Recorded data
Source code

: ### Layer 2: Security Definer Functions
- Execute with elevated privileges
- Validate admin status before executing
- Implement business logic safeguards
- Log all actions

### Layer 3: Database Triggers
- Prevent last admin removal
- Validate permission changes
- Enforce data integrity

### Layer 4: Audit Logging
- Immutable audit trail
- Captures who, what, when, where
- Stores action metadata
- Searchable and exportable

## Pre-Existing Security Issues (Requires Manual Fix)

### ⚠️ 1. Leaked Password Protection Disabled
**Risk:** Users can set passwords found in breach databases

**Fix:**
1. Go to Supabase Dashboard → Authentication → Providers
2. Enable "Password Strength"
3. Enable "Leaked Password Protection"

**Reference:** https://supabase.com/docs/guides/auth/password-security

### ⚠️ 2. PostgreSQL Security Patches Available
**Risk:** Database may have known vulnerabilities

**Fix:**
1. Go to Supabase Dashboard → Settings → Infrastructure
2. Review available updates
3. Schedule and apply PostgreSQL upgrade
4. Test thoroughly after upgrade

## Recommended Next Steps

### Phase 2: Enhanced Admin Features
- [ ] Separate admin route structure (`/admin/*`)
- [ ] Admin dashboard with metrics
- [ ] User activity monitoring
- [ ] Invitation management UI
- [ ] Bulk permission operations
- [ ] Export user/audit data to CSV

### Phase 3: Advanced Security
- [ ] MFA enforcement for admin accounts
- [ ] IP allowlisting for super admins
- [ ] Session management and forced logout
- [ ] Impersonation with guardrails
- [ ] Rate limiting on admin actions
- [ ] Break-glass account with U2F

_Task directions_:
Print the records above in full, exactly.

_Exercise output_:
Source code

: ### Layer 2: Security Definer Functions
- Execute with elevated privileges
- Validate admin status before executing
- Implement business logic safeguards
- Log all actions

### Layer 3: Database Triggers
- Prevent last admin removal
- Validate permission changes
- Enforce data integrity

### Layer 4: Audit Logging
- Immutable audit trail
- Captures who, what, when, where
- Stores action metadata
- Searchable and exportable

## Pre-Existing Security Issues (Requires Manual Fix)

### ⚠️ 1. Leaked Password Protection Disabled
**Risk:** Users can set passwords found in breach databases

**Fix:**
1. Go to Supabase Dashboard → Authentication → Providers
2. Enable "Password Strength"
3. Enable "Leaked Password Protection"

**Reference:** https://supabase.com/docs/guides/auth/password-security

### ⚠️ 2. PostgreSQL Security Patches Available
**Risk:** Database may have known vulnerabilities

**Fix:**
1. Go to Supabase Dashboard → Settings → Infrastructure
2. Review available updates
3. Schedule and apply PostgreSQL upgrade
4. Test thoroughly after upgrade

## Recommended Next Steps

### Phase 2: Enhanced Admin Features
- [ ] Separate admin route structure (`/admin/*`)
- [ ] Admin dashboard with metrics
- [ ] User activity monitoring
- [ ] Invitation management UI
- [ ] Bulk permission operations
- [ ] Export user/audit data to CSV

### Phase 3: Advanced Security
- [ ] MFA enforcement for admin accounts
- [ ] IP allowlisting for super admins
- [ ] Session management and forced logout
- [ ] Impersonation with guardrails
- [ ] Rate limiting on admin actions
- [ ] Break-glass account with U2F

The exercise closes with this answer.